君たちと僕たちのゲームの始まり
「ここが迷宮?」
「そうだよ〜」
一瞬の間に移動したこの場所は、ついさっきまでいた空間と大きな差異はなかった。
だが、明らかに雰囲気が変わっていた。
それは僕以外の人たちも気付いているようであの騒がしさは身なりを潜めていた。
そんな僕たちの様子を知ってか知らずか仮面の人物は、さっきまでとなんら変わらない様子で話し始める。

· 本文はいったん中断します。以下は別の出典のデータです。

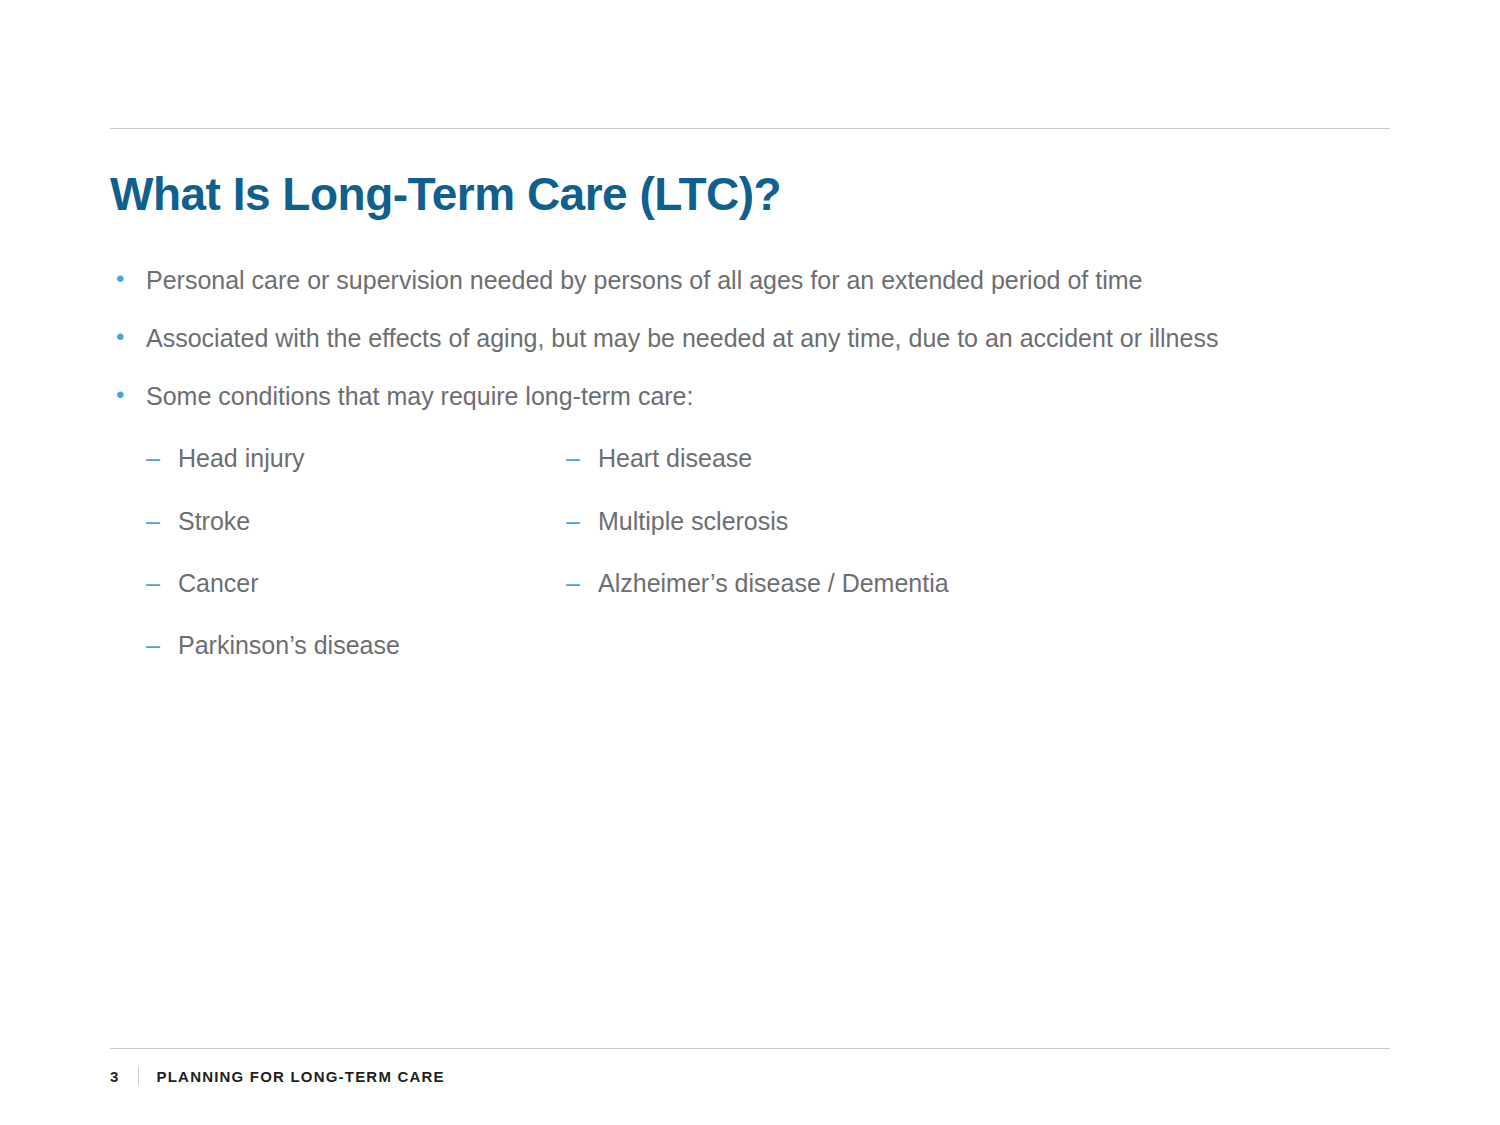What Is Long-Term Care (LTC)?
Personal care or supervision needed by persons of all ages for an extended period of time
Associated with the effects of aging, but may be needed at any time, due to an accident or illness
Some conditions that may require long-term care:
Head injury
Stroke
Cancer
Parkinson’s disease
Heart disease
Multiple sclerosis
Alzheimer’s disease / Dementia
3 PLANNING FOR LONG-TERM CARE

「な〜んか静かになっちゃったけど君たちには、さっきいたあの場所まで帰ってきてもらうよ〜帰る方法は、ただ上を目指すだけ〜ここは迷宮3階だから頑張って上まで戻ってきてね。ちゃんと目印は置いておくから。」
「戻るだけ?簡単じゃね?」
誰かがそんな声を上げる。
「は〜そんな訳ないじゃん、君バカなの?」
呆れたような口調でその発言に対しての答えを語る。
「あのね〜これは一応君たちの実力を見るための僕の試験かな?だから、何事もなく帰ってこれるなんて思わない方が良いよ〜」
「具体的には何があるっていうんですか?」
仮面の人物の返答を聞いた僕たちの中のまた誰かが問う。
「それは言ってもいいけど、見てからのお楽しみということで〜見てみたいんだよ」
仮面の人がふふと嗤いながら続けた。
「君たちがこれからどんな顔をして、どんな声を上げてくれるのか。僕は見ての通り映像体だから君たちについてはいけない。ただ君たちを見ることはできるんだ〜。だからよくよ〜く君たちを見させてもらうね。」
誰も彼もが押し黙ってしまった中、それは、高らかに宣言した。
「さあ、君たちと僕たちのゲームを始めよう。」
「でもさ、何がいるんだろうね?」
「うん、情報が何もないしそもそも何かがあるっていうのがブラフかも?」
「それはないと思うけどなー」
などと言い合いながら、僕たちは迷宮の中を歩いていた。
僕や一部の人たちを除いて概ね特段不安を煽るようなことはなかった。
僕たちのとっている陣形は、前方に男子が固まり、後方に女子が固まっているような形だ。
ここまでの道はほぼほぼ直線だけだった。
ほぼほぼというのは、迷宮に連れてこられたときにみんなでいた空間から出てすぐのときに下の階に続く階段があったのだ。
それを見て、
「僕たちがいた空間から先はなくて行き止まりだった。つまり敵が襲ってくるとしたらここの階段からだね。この階段を塞いでおこう。」
そんな提案をして階段の入り口を岩石で塞ぎ、今この集団を仕切っているのはデインという少年だった。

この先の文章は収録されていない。